[Solved-1 Solution] Find average by joining two datasets in pig ?
What is average()
- The Pig-Latin AVG() function is used to compute the average of the numerical values within a bag. While calculating the average value, the AVG() function ignores the NULL values.
Syntax
- Given below is the syntax of the AVG() function.
grunt> AVG(expression)
- We can find average by using average function which is available in apache pig.
What is foreach ?
- The FOREACH operator is used to generate specified data transformations based on the column data.

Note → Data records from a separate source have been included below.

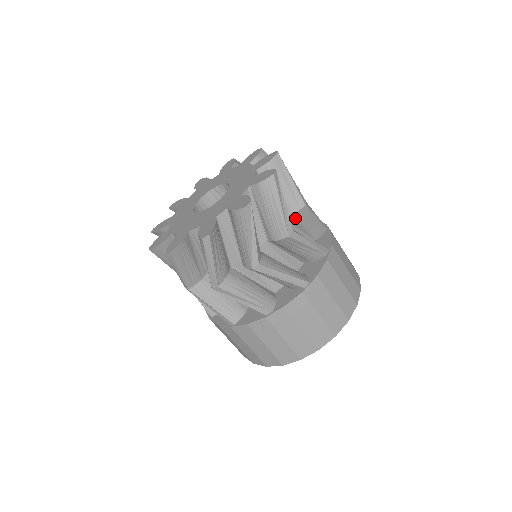
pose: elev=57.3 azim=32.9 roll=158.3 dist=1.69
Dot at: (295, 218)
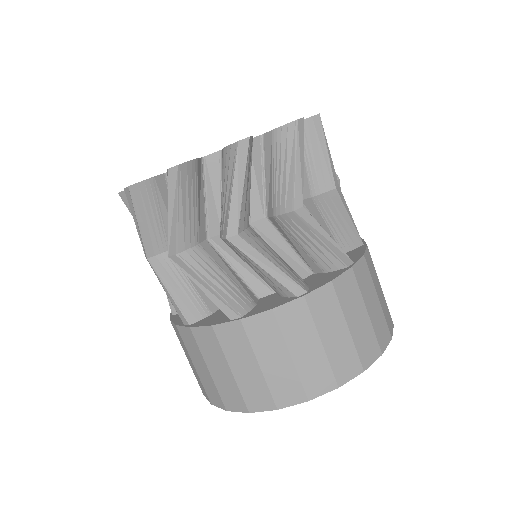
Dot at: occluded
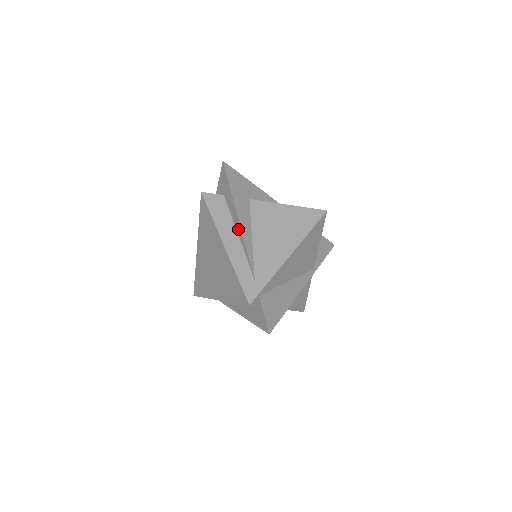
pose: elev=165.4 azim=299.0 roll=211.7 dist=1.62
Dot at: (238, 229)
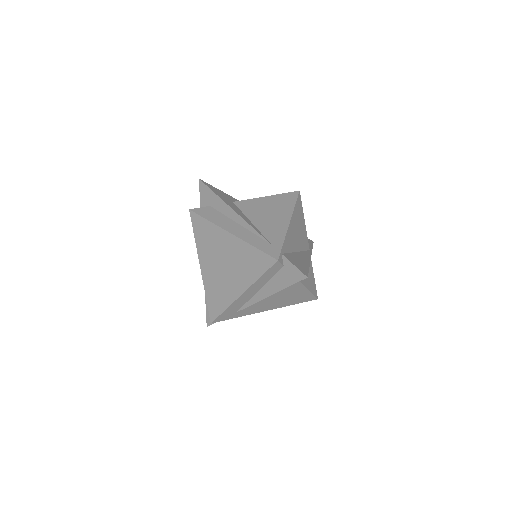
Dot at: (236, 218)
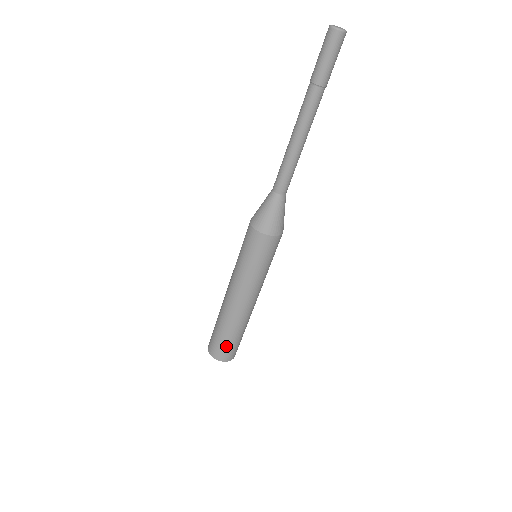
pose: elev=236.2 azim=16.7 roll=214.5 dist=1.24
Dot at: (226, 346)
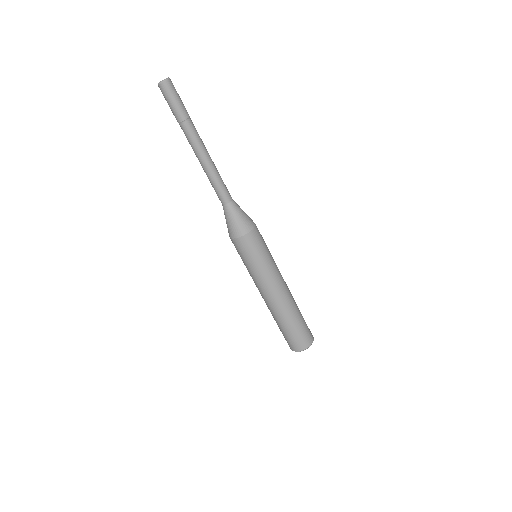
Dot at: (303, 331)
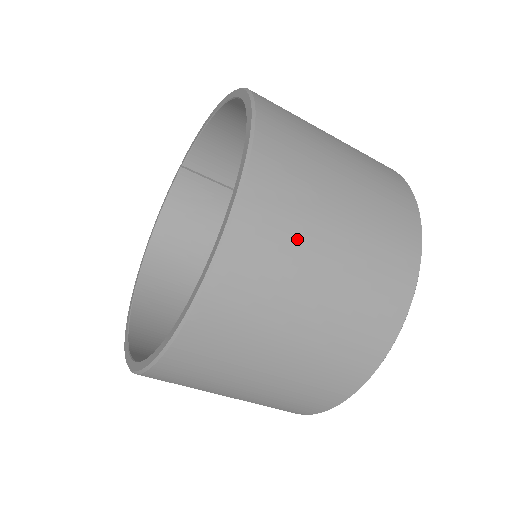
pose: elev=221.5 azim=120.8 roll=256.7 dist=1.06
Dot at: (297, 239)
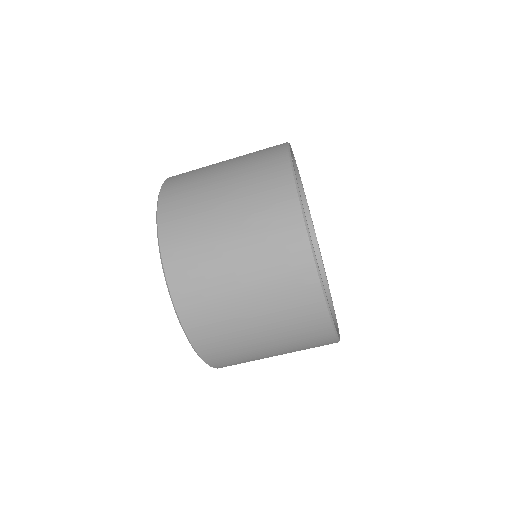
Dot at: (231, 333)
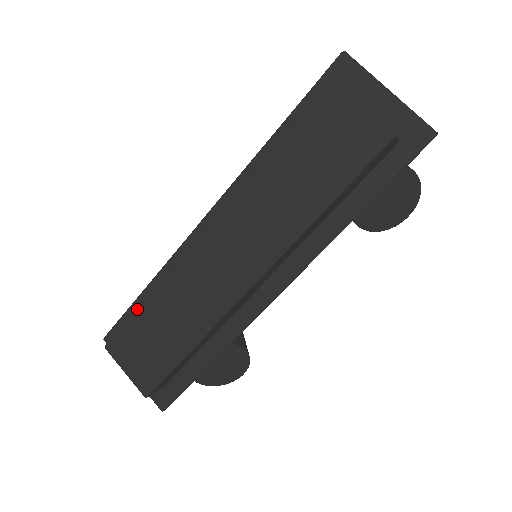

grunt> Relation_name2 = FOREACH Relatin_name1 GENERATE (required data);
Problem:
How to find average by joining two datasets in pig ?
Solution 1:
We can also solve using foreach statement
- Group command will not work inside nested Foreach, its restricted in pig. Only few commands are allowed inside the nested foreach (CROSS, DISTINCT, FILTER, FOREACH, LIMIT, and ORDER BY).
EmpDetail = load '/Users/bmohanty6/EmployeeDetails/EmpDetail.txt' as (id:int, name:chararray, gender:chararray, location:chararray);
SalaryDetail = load '/Users/bmohanty6/EmployeeDetails/EmpSalary.txt' as (id:int, salary:float);
JoinedEmpDetail = join EmpDetail by id, SalaryDetail by id;
GroupedByLocation = group JoinedEmpDetail by (location,gender);
AverageSalary = FOREACH GroupedByLocation GENERATE FLATTEN(group),AVG(JoinedEmpDetail.SalaryDetail::salary);
DUMP AverageSalary;
Output for the above program:
(Mumbai,Male,8300.0)
(Mumbai,Female,11750.0)
(Chennai,Male,16900.0)
(Chennai,Female,17000.0)
(Bangalore,Male,11825.0)
(Bangalore,Female,9900.0)